One year later, after highlighting allegations of serious patient-care abuses at a private medical institution on social media, activist Melissa “Melly Mel” Atwell was arrested and initially charged for criminal defamation against the institution under section 19(3) of the Cyber Crime Act. Atwell was held for 12 hours, had her phone and computer taken, and finally placed on $180,000 bail. While the case is still waiting to be heard, and while the hospital has also filed a multimillion-dollar civil libel suit against Ms. Atwell, her travel has been monitored and managed by the Guyana Police Force, with her being recently detained on reentry into the country.
It is notable that both APNU+AFC and the PPP supported the inclusion of criminal libel in the Cyber Crime Act. In 2013, an International Press Institute (IPI) team visited Guyana specifically to fact-find on political will towards repealing criminal libel. The general findings of the mission were that the political leadership, with the exception of the AFC’s Khemraj Ramjattan, were not keen on repealing criminal libel with APNU’s David Granger, then leader of the opposition and Samuel Hinds, then Prime Minister casting doubt on repealing criminal libel, seeing it as a means of controlling what they deemed to be irresponsible journalism.

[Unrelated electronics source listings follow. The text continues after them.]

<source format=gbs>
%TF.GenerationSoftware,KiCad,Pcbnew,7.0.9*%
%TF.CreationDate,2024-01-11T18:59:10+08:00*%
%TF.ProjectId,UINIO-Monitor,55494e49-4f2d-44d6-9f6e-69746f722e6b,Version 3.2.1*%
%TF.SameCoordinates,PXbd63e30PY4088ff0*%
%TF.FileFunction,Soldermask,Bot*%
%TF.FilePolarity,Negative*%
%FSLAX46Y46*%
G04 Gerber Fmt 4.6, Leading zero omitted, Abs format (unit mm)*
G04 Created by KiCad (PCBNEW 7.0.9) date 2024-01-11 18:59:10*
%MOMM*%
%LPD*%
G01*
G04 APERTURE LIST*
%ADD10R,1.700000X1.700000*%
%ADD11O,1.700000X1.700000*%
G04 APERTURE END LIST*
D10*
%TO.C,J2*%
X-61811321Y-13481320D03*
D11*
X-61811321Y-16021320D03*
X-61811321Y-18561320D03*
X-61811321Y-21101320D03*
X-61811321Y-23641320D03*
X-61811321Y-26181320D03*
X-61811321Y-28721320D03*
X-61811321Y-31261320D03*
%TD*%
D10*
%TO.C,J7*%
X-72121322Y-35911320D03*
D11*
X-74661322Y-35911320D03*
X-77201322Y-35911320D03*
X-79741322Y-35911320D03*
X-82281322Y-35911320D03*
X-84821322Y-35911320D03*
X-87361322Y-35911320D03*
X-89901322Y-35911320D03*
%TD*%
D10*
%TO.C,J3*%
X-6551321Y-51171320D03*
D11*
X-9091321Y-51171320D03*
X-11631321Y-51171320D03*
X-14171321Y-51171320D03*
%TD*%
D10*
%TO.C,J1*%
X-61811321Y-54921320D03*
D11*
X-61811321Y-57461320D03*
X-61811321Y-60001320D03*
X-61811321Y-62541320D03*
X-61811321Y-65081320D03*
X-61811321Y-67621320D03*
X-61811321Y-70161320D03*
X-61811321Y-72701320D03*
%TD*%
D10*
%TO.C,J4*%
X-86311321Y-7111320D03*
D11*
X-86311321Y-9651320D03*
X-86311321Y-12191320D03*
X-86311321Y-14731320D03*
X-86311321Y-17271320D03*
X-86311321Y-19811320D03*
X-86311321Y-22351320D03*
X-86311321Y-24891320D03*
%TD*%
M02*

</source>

Five years later, both PPP and the APNU+AFC coalition, including Ramjattan as Minister of Public Security, cooperated in not only retaining criminal libel in Guyana’s law book but further extending it into the realm of cyberspace. We do not believe that criminal libel has any place in a modern liberal democracy, whether on or off the Internet. It only serves as a tool of last (or at times first) resort for governments prone to autocratic action and powerful private sector interests intent on suppressing criticism.

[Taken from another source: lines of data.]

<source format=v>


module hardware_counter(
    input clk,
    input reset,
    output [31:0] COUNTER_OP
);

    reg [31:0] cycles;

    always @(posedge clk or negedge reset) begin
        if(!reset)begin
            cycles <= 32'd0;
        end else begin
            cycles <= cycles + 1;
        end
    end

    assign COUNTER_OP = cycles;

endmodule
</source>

As the International Press Institute noted in its Guyana report, “IPI, for its part, believes that so long as they remain on the books criminal libel laws are prone to abuse by prominent figures who seek to squelch critical coverage in order to silence investigations into their wrongdoings and other activities, and therewith protect their economic or political interests, maintain power, and possibly avoid criminal liability. IPI considers laws that punish ‘insult’ or speech viewed as ‘contemptuous of authority’ to be undemocratic and incompatible with notions of free speech.”
Today Melissa Atwell is a member of the Citizenship Initiative, a candidate for general elections, and will be taking the lead once elected to Parliament in our repeal of criminal defamation from the laws of Guyana.